Subsequent to December 31, 2004, we became aware of certain alleged securities class action lawsuits filed against the Company and certain of our officers in the U.S. District Court Southern District of New York and the U.S. District Court Southern District of California.  On February 22, 2005, we were served with one of the complaints filed in the Southern District of California.  We are assessing the complaints and have not yet been required to file our response.  Although there can be no assurance that an unfavourable outcome would not have a material adverse effect on our operating results, liquidity or financial position, we believe the claims are without merit and will vigorously defend the lawsuits.


On February 8, 2005, Sierra Wireless, Inc. was served with the first amended complaint of MLR, LLC filed in the U.S. District Court for the Northern District of Illinois Eastern Division for alleged patent infringement relating to our line of professional phones.  We have been added as a defendant in existing civil action No. 04 C 7044 MLR, LLC v. Kyocera Wireless Corporation and Novatel Wireless, Inc.  We are assessing the complaint and have not yet been required to file our response.  Although there can be no assurance that an unfavourable outcome of the dispute would not have a material adverse effect on our operating results, liquidity or financial position, we believe the claims are without merit and will vigorously defend the action.




Nasdaq requires each listed issuer to provide that a quorum for its shareholders’ meetings be at least 33 1/3 percent of the issuer’s outstanding shares.  The Company has been granted an exemption from this requirement because it is contrary to generally accepted business practices in Canada, the Company’s country of domicile.  The Company has had the benefit of this exemption in the current and prior year.


In determining whether a requirement is contrary to generally accepted business practices, the Nasdaq generally looks to the requirements of the primary market in the issuer’s country of domicile.  The rules and policies of the Toronto Stock Exchange, the primary market in Canada, do not contain quorum requirements, and the Canada Business Corporations Act, the Corporation’s governing statute, defers to the quorum requirements contained in an issuer’s By-laws.  Under the Company’s By-laws, a quorum for a meeting of the Company’s shareholders is two persons present in person, each being a shareholder entitled to vote thereat or a duly appointed proxyholder or representative for a shareholder so entitled.

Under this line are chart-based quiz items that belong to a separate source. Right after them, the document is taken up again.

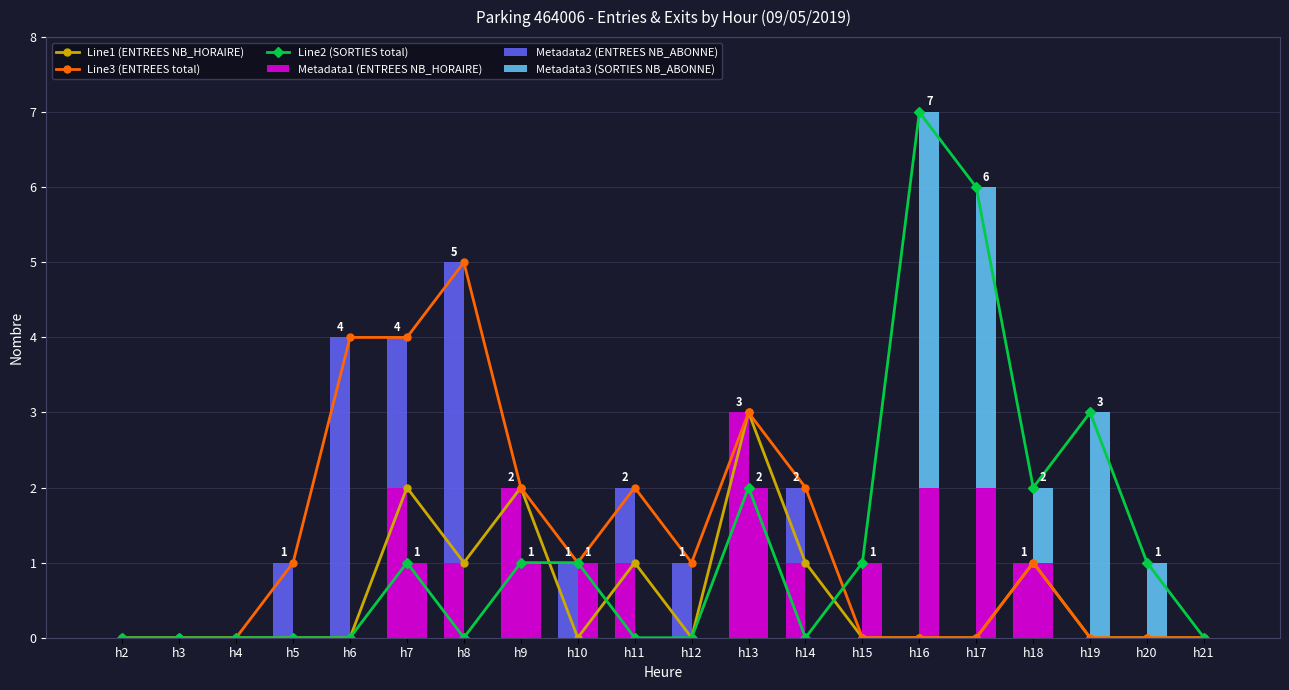

Which label corresponds to the largest value in the chart?

h16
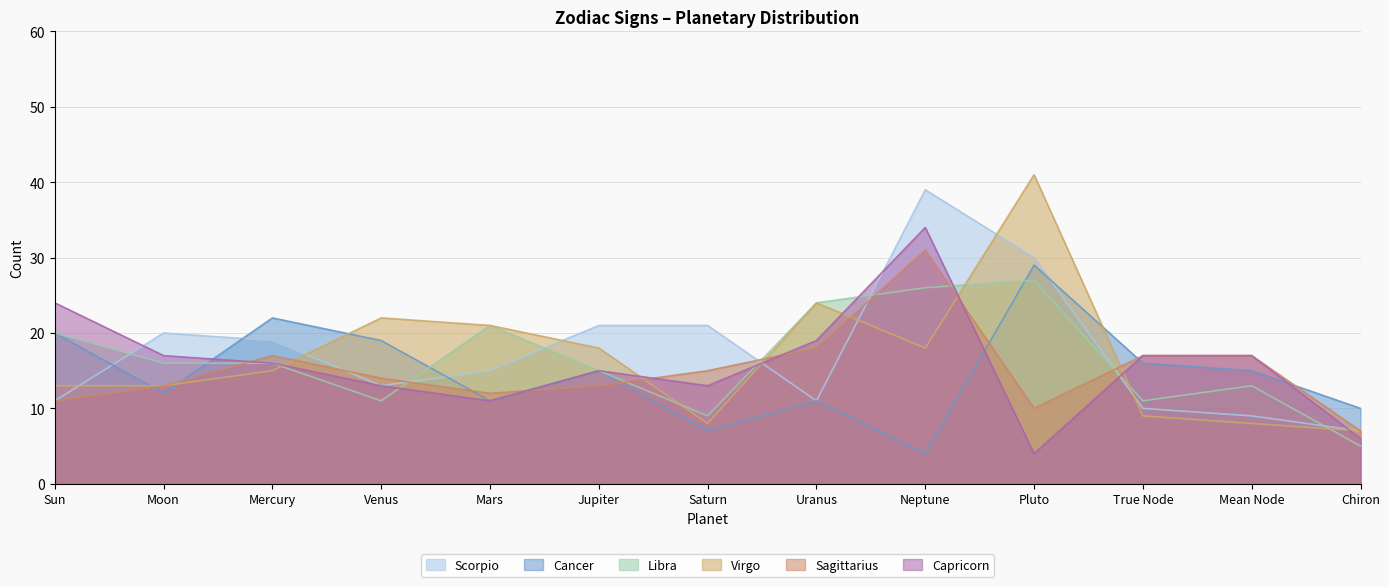

Reading left to right, transcribe all the data shown in this chart.

Scorpio: 11	20	19	13	15	21	21	11	39	30	10	9	7
Cancer: 20	12	22	19	11	15	7	11	4	29	16	15	10
Libra: 20	16	16	11	21	15	9	24	26	27	11	13	5
Virgo: 13	13	15	22	21	18	8	24	18	41	9	8	7
Sagittarius: 11	13	17	14	12	13	15	18	31	10	17	17	7
Capricorn: 24	17	16	13	11	15	13	19	34	4	17	17	6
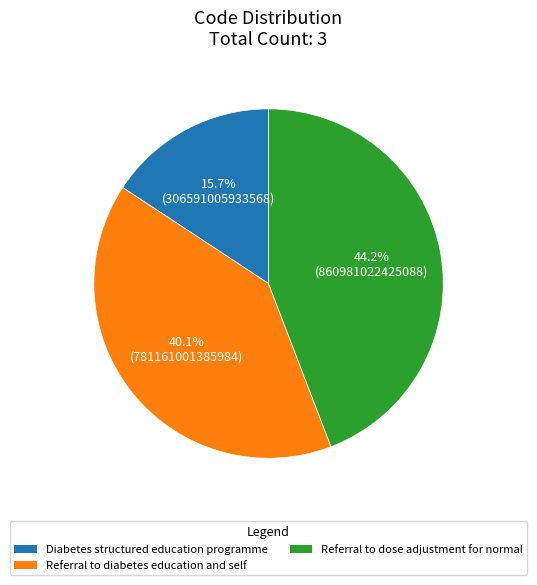

Does any single category account for the majority?

No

The Registrar and Transfer Agent for the common shares in Canada is Computershare Trust Company of Canada, 510 Burrard Street, Vancouver, British Columbia, and in the United States is Computershare Trust Company, Inc., 12039 West Alameda Parkway, Suite Z-2, Lakewood, Colorado.  These offices and the principal offices of Computershare Trust Company of Canada in the City of Toronto maintain the register of common shares and can effect transfers and make deliveries of certificates for common shares.




There are no material contracts entered into outside of the Company’s ordinary course of business.

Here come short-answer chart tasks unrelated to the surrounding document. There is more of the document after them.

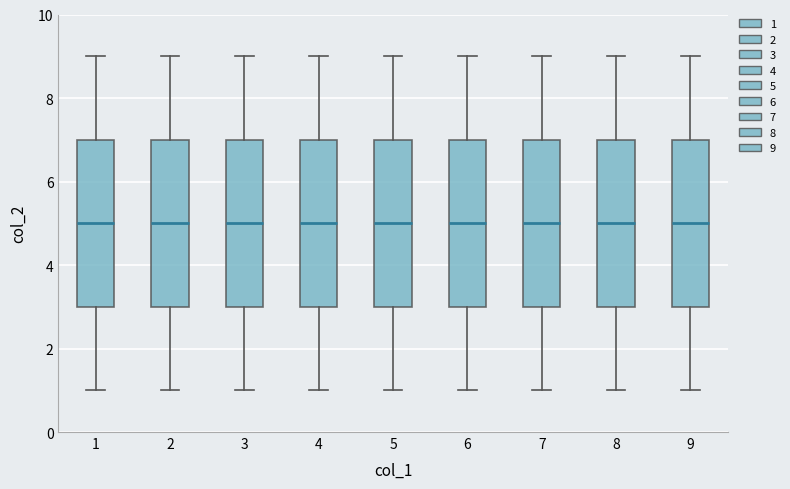

Reading left to right, read every box against the y-axis: the position of its median line, the range the box covers, and the ends of its whiskers. The values are not printed on the chart, so give them approximately, as read against the axis.

1: median 5, box 3 to 7, whiskers 1 to 9
2: median 5, box 3 to 7, whiskers 1 to 9
3: median 5, box 3 to 7, whiskers 1 to 9
4: median 5, box 3 to 7, whiskers 1 to 9
5: median 5, box 3 to 7, whiskers 1 to 9
6: median 5, box 3 to 7, whiskers 1 to 9
7: median 5, box 3 to 7, whiskers 1 to 9
8: median 5, box 3 to 7, whiskers 1 to 9
9: median 5, box 3 to 7, whiskers 1 to 9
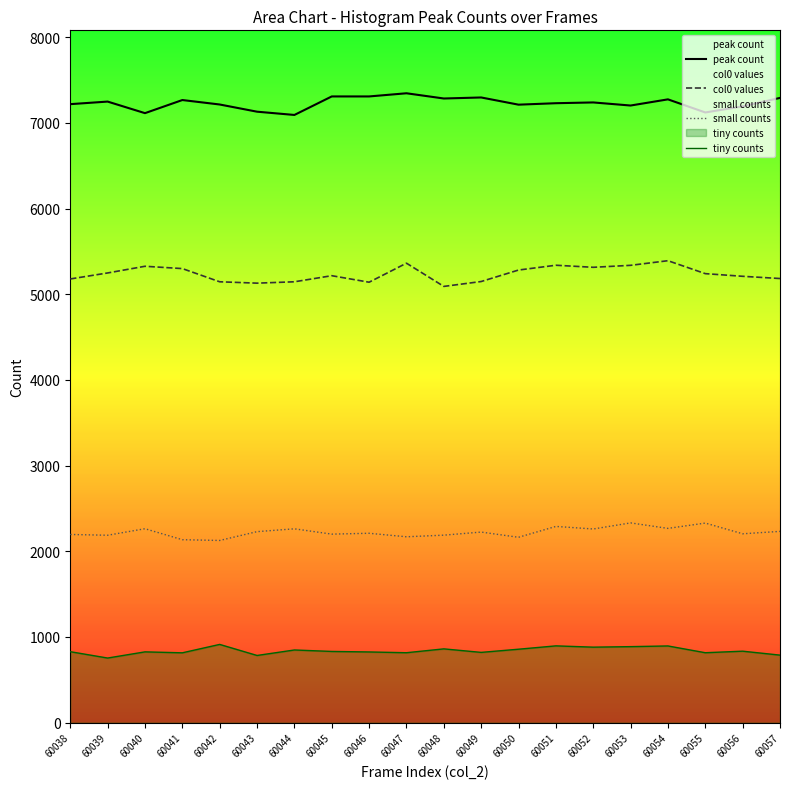

At how many categories does at least one series exceed 6026?

20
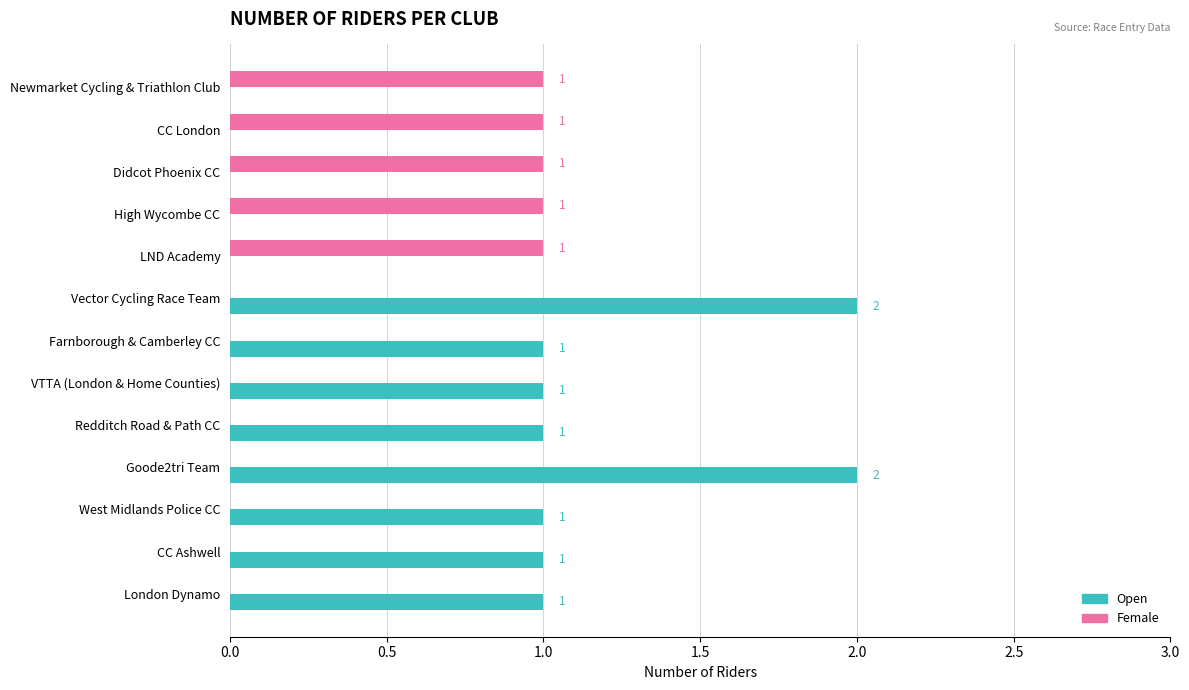

Which series has the largest total across all categories?

Open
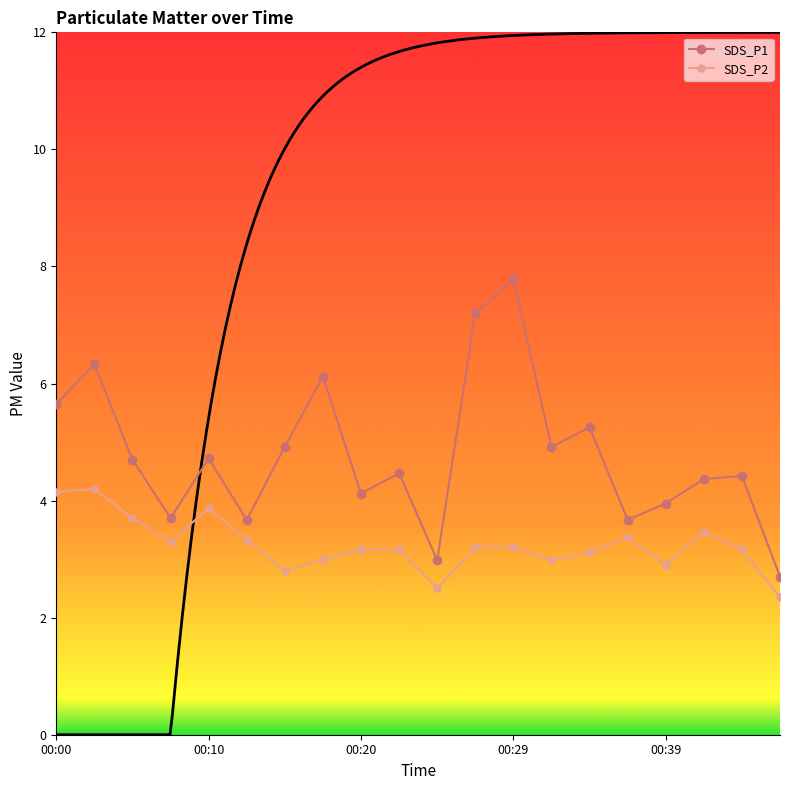

True or false: SDS_P1 has more than 0 interior local peaks.

True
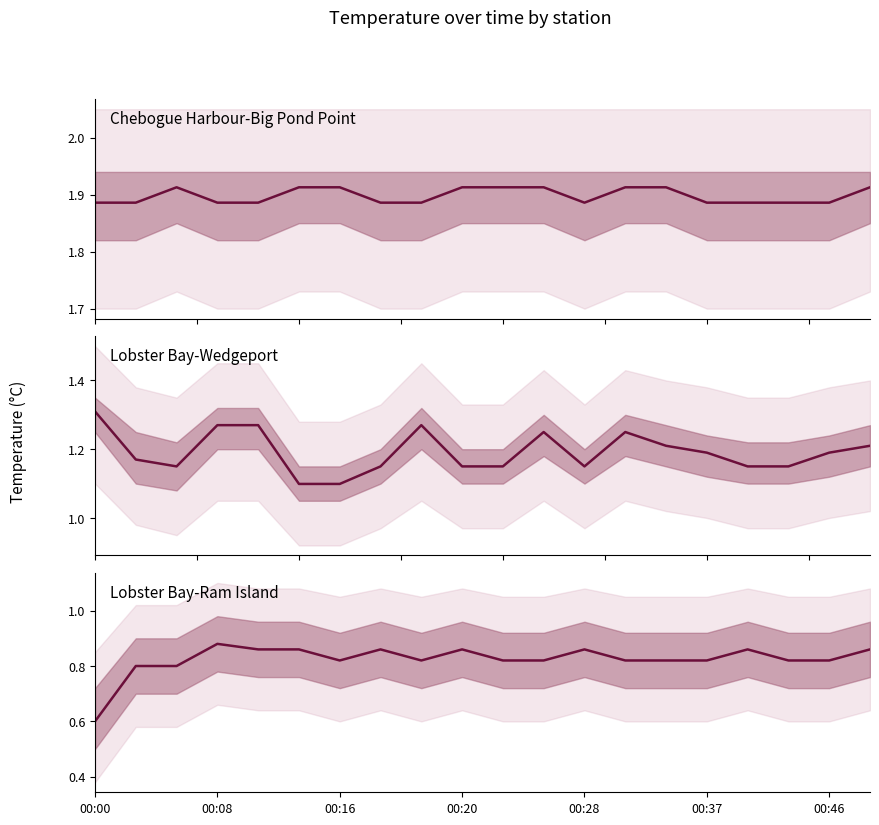

At how many categories does at least one series exceed 1?

20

KPMG LLP, independent chartered accountants, have audited our consolidated financial statements as at December 31, 2004 and 2003, and for each of the years in the three year period ended December 31, 2004 as set forth in their reports.  As at March 24, 2005, KPMG LLP and its partners did not hold any registered or beneficial ownership interest, directly or indirectly, in the securities of the Company.

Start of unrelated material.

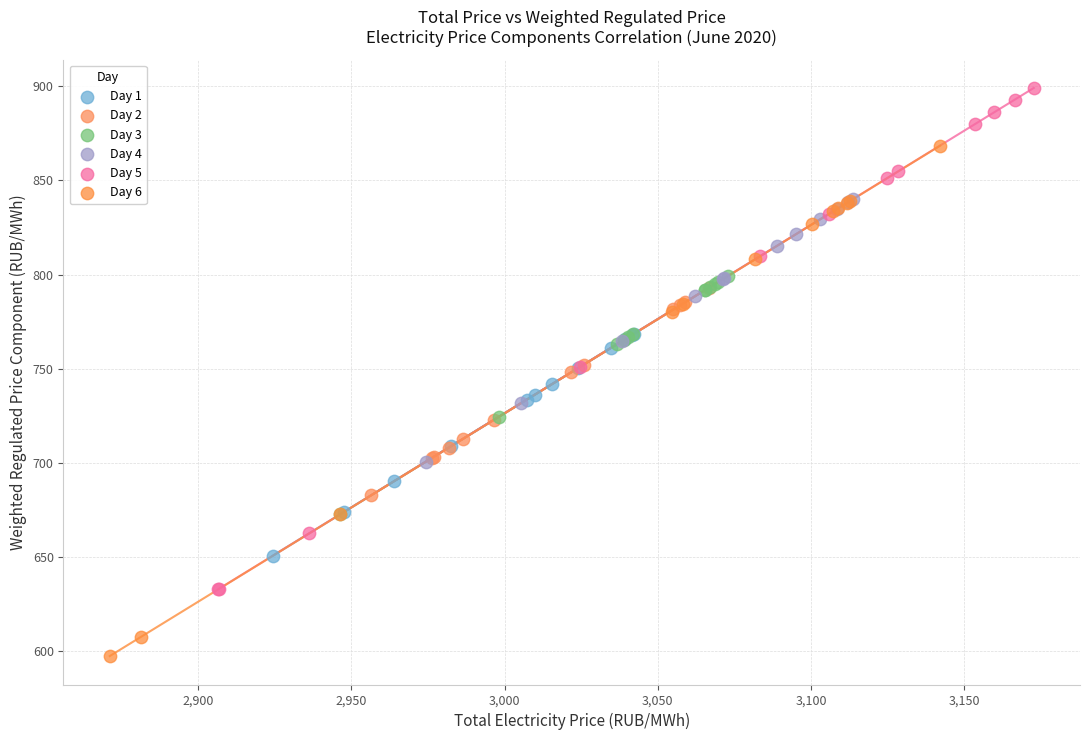

Which series reaches the minimum Y coordinate?

Day 6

Additional information relating to the Company:


(a)                                  may be found on SEDAR on www.sedar.com;


(b)                                 including directors’ and officers’ remuneration and indebtedness, principal holders of the Company’s securities and securities authorized for issuance under equity compensation plans, is contained in the Company’s Information Circular for its most recent annual meeting of shareholders; and


(c)                                  is provided in the Company’s financial statements and MD&A for the financial year ended December 31, 2004.